Parte do projeto Política da Arte, da Coordenação de Arte Visuais da Fundaj, a coletiva busca mostrar que, no distante lugar que a infância parece ser para um adulto, pode existir um questionamento das formas convencionadas de se ver o mundo. A ideia de mostra, segundo Moacir, surgiu quando ele se deparou com o vídeo de Nan Goldin, Fire leap (2010, 15 minutos), um slide-show com fotos saturadas e lúdicas retratando crianças (em algumas imagens, mulheres grávidas e adolescentes) em momentos de recreação e felicidade.

Cao Guimarães, por sua vez, colabora para a mostra com dois vídeos: Peiote (2007, quatro minutos) e Da janela do meu quarto (2004, cinco minutos). São gravações acidentais, frutos da conspiração do acaso, que retratam crianças sendo crianças a partir de suas ações singulares, do prazer de estar ali fazendo algo.

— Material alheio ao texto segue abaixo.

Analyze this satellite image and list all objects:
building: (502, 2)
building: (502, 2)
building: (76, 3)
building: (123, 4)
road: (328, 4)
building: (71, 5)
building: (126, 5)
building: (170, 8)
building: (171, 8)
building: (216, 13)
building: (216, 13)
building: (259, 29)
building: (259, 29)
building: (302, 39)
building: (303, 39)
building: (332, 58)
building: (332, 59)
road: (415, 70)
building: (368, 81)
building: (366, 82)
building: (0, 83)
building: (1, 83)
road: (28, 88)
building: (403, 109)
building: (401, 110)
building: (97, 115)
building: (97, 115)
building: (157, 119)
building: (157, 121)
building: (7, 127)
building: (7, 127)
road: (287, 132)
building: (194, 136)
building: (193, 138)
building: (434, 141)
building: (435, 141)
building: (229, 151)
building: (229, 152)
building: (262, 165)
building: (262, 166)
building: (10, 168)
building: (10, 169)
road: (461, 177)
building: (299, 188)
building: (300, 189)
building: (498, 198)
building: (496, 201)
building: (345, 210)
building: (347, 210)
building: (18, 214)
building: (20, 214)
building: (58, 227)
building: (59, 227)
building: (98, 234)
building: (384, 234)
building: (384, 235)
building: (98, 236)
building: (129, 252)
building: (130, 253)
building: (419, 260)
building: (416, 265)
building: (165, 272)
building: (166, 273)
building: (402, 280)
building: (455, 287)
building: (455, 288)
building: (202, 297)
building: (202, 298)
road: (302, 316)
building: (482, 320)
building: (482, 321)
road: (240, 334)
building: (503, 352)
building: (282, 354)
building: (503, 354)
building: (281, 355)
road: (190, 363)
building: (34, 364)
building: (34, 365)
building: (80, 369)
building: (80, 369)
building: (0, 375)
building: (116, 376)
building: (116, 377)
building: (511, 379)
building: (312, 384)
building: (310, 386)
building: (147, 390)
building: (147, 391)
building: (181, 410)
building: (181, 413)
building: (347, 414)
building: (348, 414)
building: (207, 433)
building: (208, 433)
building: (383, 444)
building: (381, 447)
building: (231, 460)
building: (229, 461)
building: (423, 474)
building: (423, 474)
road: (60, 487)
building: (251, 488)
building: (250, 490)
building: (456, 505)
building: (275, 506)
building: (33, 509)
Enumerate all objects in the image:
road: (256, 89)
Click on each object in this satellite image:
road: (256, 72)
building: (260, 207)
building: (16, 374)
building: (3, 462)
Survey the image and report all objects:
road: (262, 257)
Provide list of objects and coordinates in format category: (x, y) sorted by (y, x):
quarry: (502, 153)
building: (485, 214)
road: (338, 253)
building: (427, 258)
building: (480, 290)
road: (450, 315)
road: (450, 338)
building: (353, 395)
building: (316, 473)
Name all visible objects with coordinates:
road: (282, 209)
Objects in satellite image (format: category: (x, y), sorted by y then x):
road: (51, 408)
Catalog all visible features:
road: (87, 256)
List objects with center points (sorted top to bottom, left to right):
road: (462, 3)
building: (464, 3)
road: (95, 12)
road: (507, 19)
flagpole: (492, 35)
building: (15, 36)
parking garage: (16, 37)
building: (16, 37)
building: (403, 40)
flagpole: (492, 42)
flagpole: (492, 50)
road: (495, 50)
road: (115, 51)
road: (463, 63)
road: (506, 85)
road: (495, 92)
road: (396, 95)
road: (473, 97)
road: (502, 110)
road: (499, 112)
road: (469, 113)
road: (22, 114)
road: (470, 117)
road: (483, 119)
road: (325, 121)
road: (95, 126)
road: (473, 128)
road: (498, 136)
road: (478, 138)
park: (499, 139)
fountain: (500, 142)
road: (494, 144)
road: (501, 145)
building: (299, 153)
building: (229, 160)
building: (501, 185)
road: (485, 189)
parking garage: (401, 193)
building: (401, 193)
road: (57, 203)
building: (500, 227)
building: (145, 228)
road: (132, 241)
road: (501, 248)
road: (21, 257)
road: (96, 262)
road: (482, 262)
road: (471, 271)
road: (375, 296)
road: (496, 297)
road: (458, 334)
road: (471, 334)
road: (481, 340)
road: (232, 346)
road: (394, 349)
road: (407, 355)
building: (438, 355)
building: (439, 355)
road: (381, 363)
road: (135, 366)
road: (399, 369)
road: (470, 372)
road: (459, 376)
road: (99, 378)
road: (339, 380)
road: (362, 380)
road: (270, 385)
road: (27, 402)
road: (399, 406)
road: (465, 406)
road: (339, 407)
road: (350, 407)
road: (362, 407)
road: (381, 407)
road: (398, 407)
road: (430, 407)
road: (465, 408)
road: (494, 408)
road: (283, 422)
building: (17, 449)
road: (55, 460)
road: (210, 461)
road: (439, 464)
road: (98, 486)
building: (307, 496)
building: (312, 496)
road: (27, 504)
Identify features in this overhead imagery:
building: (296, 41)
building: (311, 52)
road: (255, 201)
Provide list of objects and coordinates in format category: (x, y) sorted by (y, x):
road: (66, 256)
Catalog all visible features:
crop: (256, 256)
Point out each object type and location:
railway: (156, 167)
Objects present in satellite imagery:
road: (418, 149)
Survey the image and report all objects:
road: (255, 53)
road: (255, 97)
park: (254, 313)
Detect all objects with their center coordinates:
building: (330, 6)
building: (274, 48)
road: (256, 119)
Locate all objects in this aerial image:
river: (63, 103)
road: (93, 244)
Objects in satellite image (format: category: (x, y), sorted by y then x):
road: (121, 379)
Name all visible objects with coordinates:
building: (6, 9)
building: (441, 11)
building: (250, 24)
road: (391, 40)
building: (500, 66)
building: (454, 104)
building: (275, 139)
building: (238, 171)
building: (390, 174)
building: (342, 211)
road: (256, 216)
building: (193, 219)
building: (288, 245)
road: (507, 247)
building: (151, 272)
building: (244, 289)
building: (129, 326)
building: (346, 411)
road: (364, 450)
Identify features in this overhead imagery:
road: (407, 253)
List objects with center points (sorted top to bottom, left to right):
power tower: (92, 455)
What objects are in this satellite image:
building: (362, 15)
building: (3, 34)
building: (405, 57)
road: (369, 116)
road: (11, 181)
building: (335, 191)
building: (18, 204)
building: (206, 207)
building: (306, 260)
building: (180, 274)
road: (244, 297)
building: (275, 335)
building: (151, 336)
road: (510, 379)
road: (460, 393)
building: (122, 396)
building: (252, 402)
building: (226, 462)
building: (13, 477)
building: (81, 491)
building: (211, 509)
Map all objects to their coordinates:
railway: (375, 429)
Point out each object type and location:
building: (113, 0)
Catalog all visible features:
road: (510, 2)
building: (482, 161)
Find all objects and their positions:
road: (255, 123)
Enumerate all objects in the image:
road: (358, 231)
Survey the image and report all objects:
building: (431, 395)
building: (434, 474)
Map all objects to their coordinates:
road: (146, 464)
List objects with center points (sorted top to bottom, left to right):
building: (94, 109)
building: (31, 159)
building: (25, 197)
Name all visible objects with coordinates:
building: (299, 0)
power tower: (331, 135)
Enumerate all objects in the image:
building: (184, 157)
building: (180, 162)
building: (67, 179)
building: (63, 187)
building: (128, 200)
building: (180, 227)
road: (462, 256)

Paula Trope também trouxe dois trabalhos para a exposição – um deles, bastante semelhante na forma de exibição ao de Nan Goldin. Translados (1996-1998, 10’56’’), apesar de também ser um slide-show, traz fotos de crianças brasileiras e cubanas lado a lado, evocando a infância como um conceito sem geografia, capaz de unir os diferentes. Contos de passagem (2001, 15 minutos) traz entrevistas e gravações de crianças de rua no Rio de Janeiro, em que elas mostram a natureza genuinamente afetiva e natural da criança.

Até pelo tema do projeto, é inevitável tomar os vídeos como metáforas políticas. De certa forma, eles mostram que a imaginação da criança não vê os limites que a racionalidade e a materialidade adulta impõe. “A ideia da exposição é mostrar a infância como o momento em que outros futuros são possíveis”, explica Moacir. “As crianças são exemplos que o mundo poderia ser diferente”.

Leia a matéria completa no Jornal do Commercio desta quarta-feira (7/3)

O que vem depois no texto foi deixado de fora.